② 受注実績当社で行う事業は、提供するサービスの性格上、受注実績の記載に馴染まないため、記載を省略しております。
③ 販売実績当事業年度における販売実績をセグメントごとに示すと、次のとおりであります。
セグメントの名称
販売高(千円)
前期比(%)
迷惑情報フィルタ事業
1,621,094
120.4
その他
60,621
77.5
合計
1,681,715
118.0
(注) 1.主な相手先別の販売実績及び当該販売実績の総販売実績に対する割合は次のとおりであります。
相手先
前事業年度(自 2020年11月1日
至 2021年10月31日)
当事業年度(自 2021年11月1日
至 2022年10月31日)
販売高(千円)
割合(%)
販売高(千円)
割合(%)
KDDI株式会社
448,972
31.5
550,813
32.8
ソフトバンク株式会社
461,557
32.4
428,668
25.5
株式会社NTTドコモ
248,366
17.4
278,069
16.5
(5) 経営者の視点による経営成績等の状況に関する分析・検討内容
① 重要な会計方針及び見積り当社の財務諸表は、わが国において一般に公正妥当と認められている会計基準に基づき作成されております。この財務諸表の作成にあたりまして、経営者による会計方針の選択・適用、資産・負債及び収益・費用の報告金額及び開示に影響を与える見積りを必要としております。経営者はこれらの見積りについて、過去の実績や現状等を勘案し合理的に見積り、計上しておりますが、実際の結果は、見積り特有の不確実性があるため、これらの見積りと異なる場合があります。財務諸表の作成にあたって用いた会計上の見積り及び仮定のうち、重要なものは「第5 経理の状況 1 財務諸表等 (1)財務諸表 注記事項(重要な会計上の見積り)」に記載しております。

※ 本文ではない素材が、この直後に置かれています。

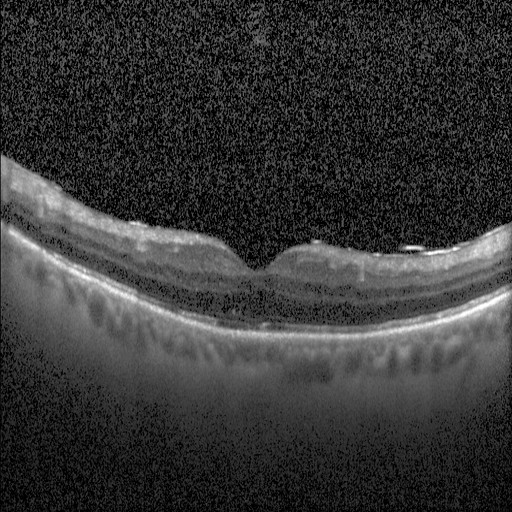

Instrument: Heidelberg Spectralis · retinal OCT cross-section · spectral-domain optical coherence tomography.
Finding: diabetic macular edema.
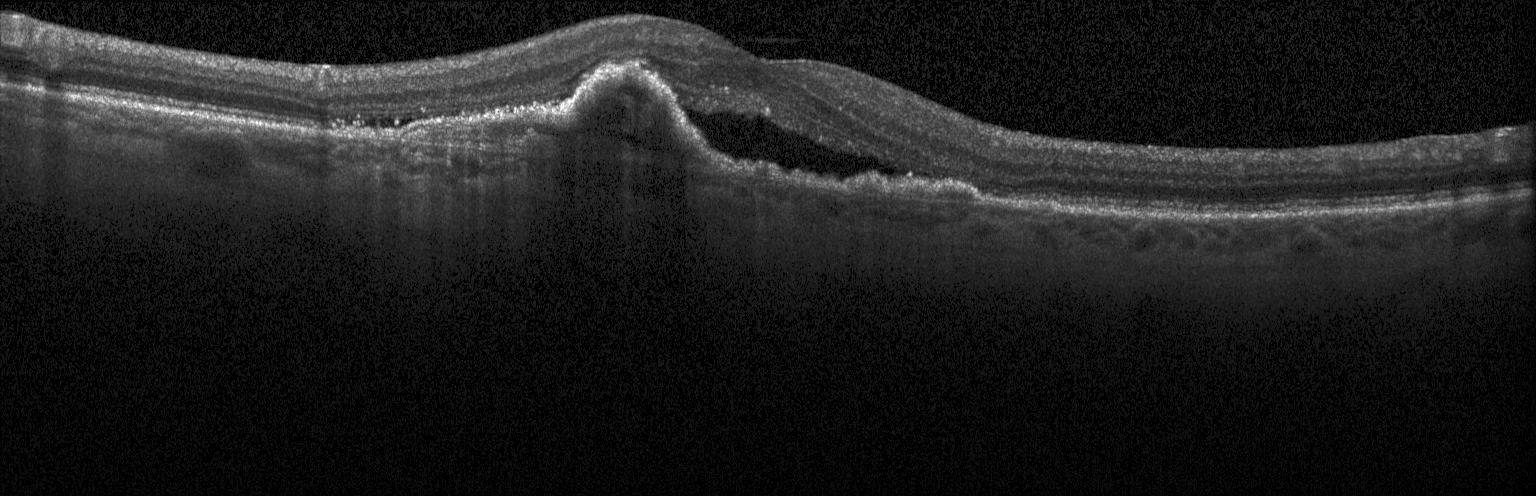

Spectral-domain OCT, through the macula, optical coherence tomography B-scan, Heidelberg Spectralis
Dx: a choroidal neovascular membrane.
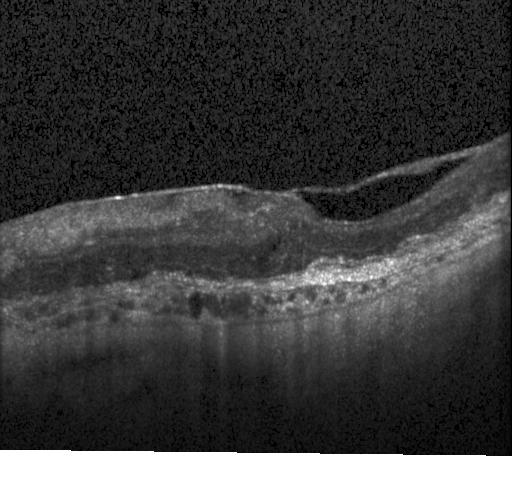 OCT line scan.
Impression: a choroidal neovascular membrane.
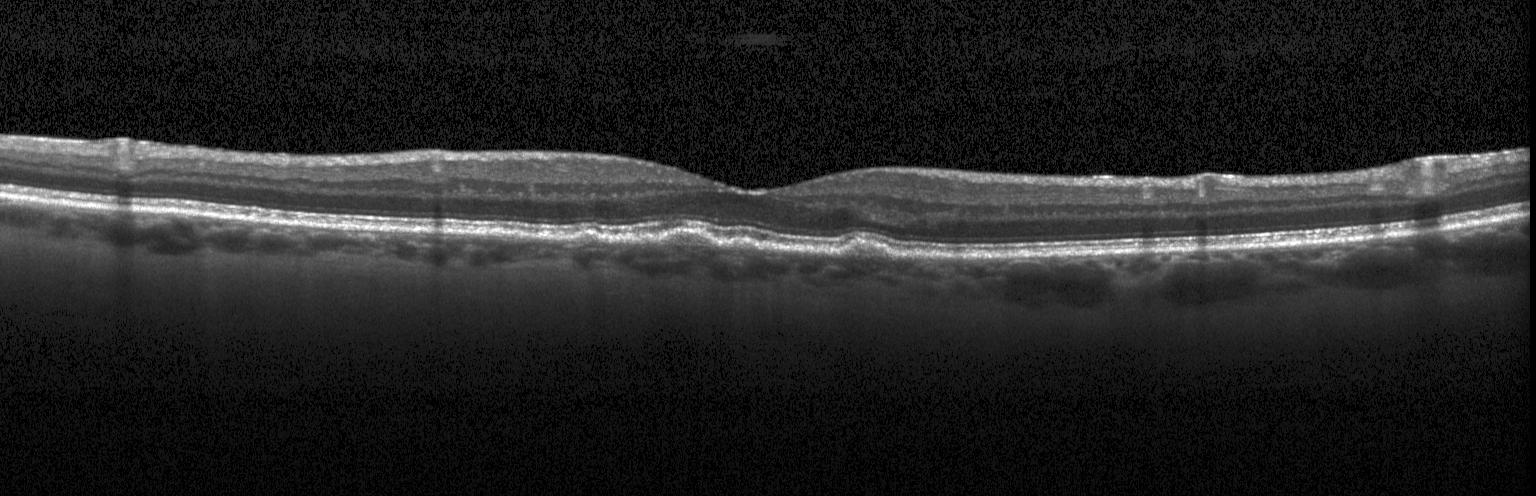

Impression: sub-RPE drusenoid deposits.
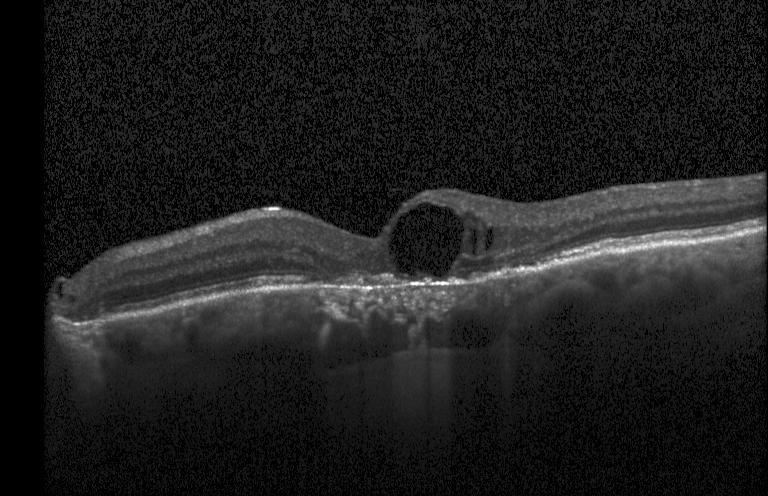
Through the macula. Retinal OCT B-scan — Finding: choroidal neovascularization (CNV).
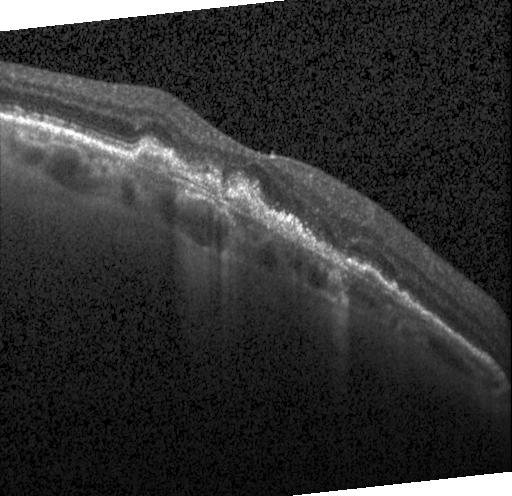 OCT B-scan showing CNV.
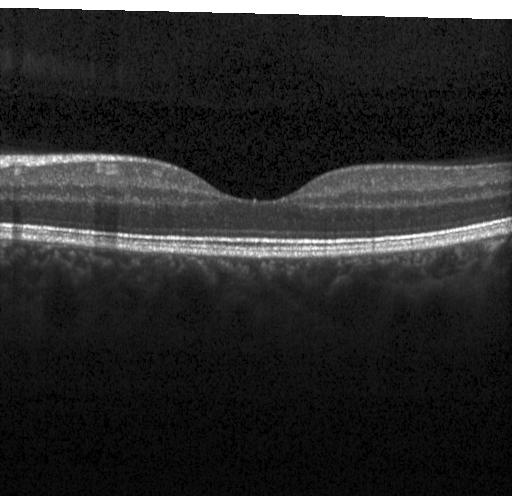 Fovea-centered; spectral-domain optical coherence tomography; Heidelberg Spectralis; retinal OCT cross-section — Impression: neither choroidal neovascularization, diabetic macular edema, nor drusen.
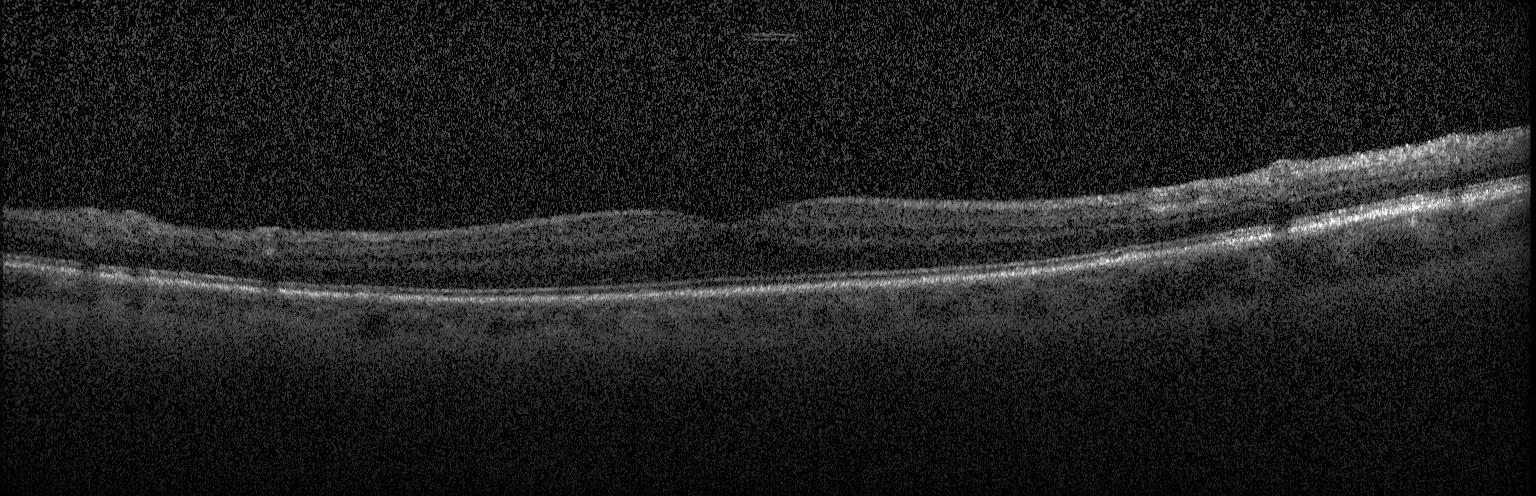
Optical coherence tomography scan; SD-OCT; acquired on a Heidelberg Spectralis; through the macula.
No evidence of choroidal neovascularization, diabetic macular edema, or drusen.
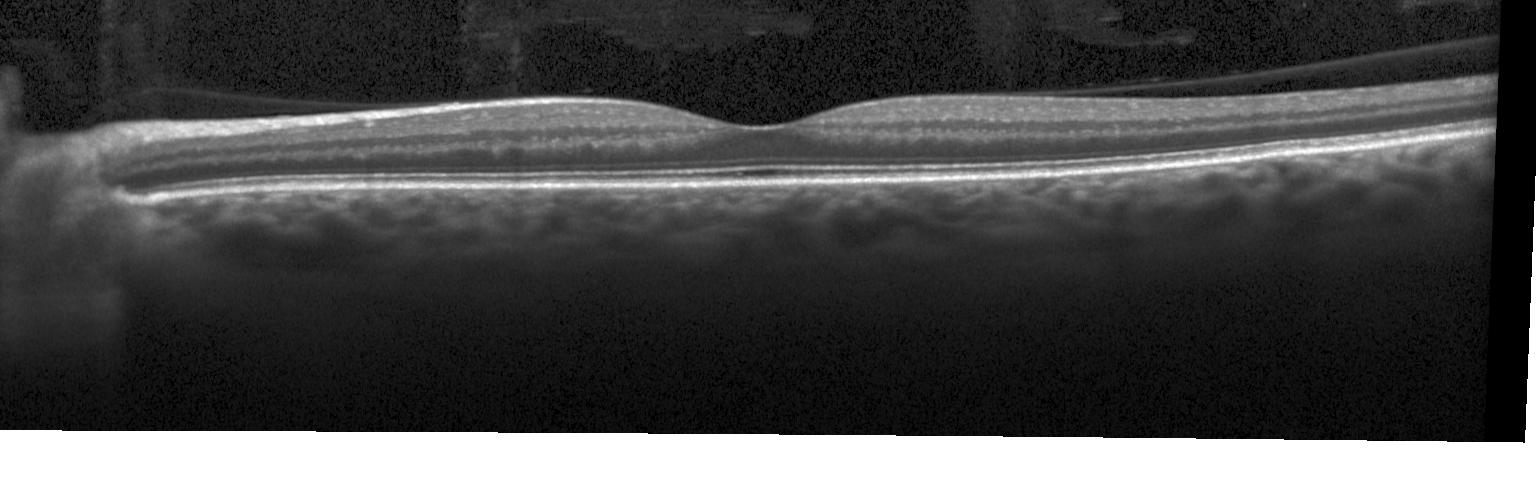 OCT B-scan showing no CNV, no DME, and no drusen.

② 資本の財源及び資金の流動性についての分析当社の運転資金需要のうち主なものは、人件費、通信費等の費用であります。投資を目的とした資金需要はサーバ等インフラ設備、機器や本社移転に伴う敷金の差入等によるものであります。運転資金は自己資金を基本としており、投資資金は自己資金及び金融機関からの長期借入を基本としております。なお、当事業年度末における借入金残高は295,790千円となっております。また、当事業年度末の現金及び現金同等物は1,435,764千円であり、流動性を確保しております。
③ 経営者の問題認識と今後の方針について「第2 事業の状況 1(経営方針、経営環境及び対処すべき課題等)」をご参照ください。
④ 経営成績に重要な影響を与える要因について「第2 事業の状況 2(事業等のリスク)」をご参照ください。
⑤ 経営成績等の状況に関する認識及び分析・検討内容当事業年度の経営成績については、主力事業である迷惑情報フィルタ事業のモバイル向けフィルタサービスの安定的な成長や、金融機関へのフィッシングSMSに関する情報提供を開始したこと等により、売上高は1,681,715千円(前期比18.0%増)、営業利益は540,839千円(前期比6.7%減)、経常利益は532,225千円(前期比7.9%減)、当期純利益は322,027千円(前期比16.6%減)となりました。一方で、「第2 事業の状況 1(経営方針、経営環境及び対処すべき課題等)」に記載のとおり、当社の迷惑情報フィルタ事業は、通信キャリアのオプション契約に組み込まれるサービス運営を中心とするビジネスモデルに依存している状況にあり、新規・周辺ビジネスの立ち上げが課題であると認識しております。そのため、中長期的な経営戦略において、通信キャリアに販路を依存しない、ビジネスフォン向けフィルタサービスの拡大を目指し、クラウド型ビジネスフォンサービスの「トビラフォン Cloud」や、データドリブンセールスを実現するAI搭載型営業ツール「Talk Book(トークブック)」の販売を開始しました。また、合同会社280blocker吸収合併することにより、広告コンテンツをブロックするアプリ「280blocker」を当社が提供するサービスに追加いたしました。当社は、新たな顧客層への販売を通じた収益の源泉を獲得することで、一層の収益力強化を図ってまいります。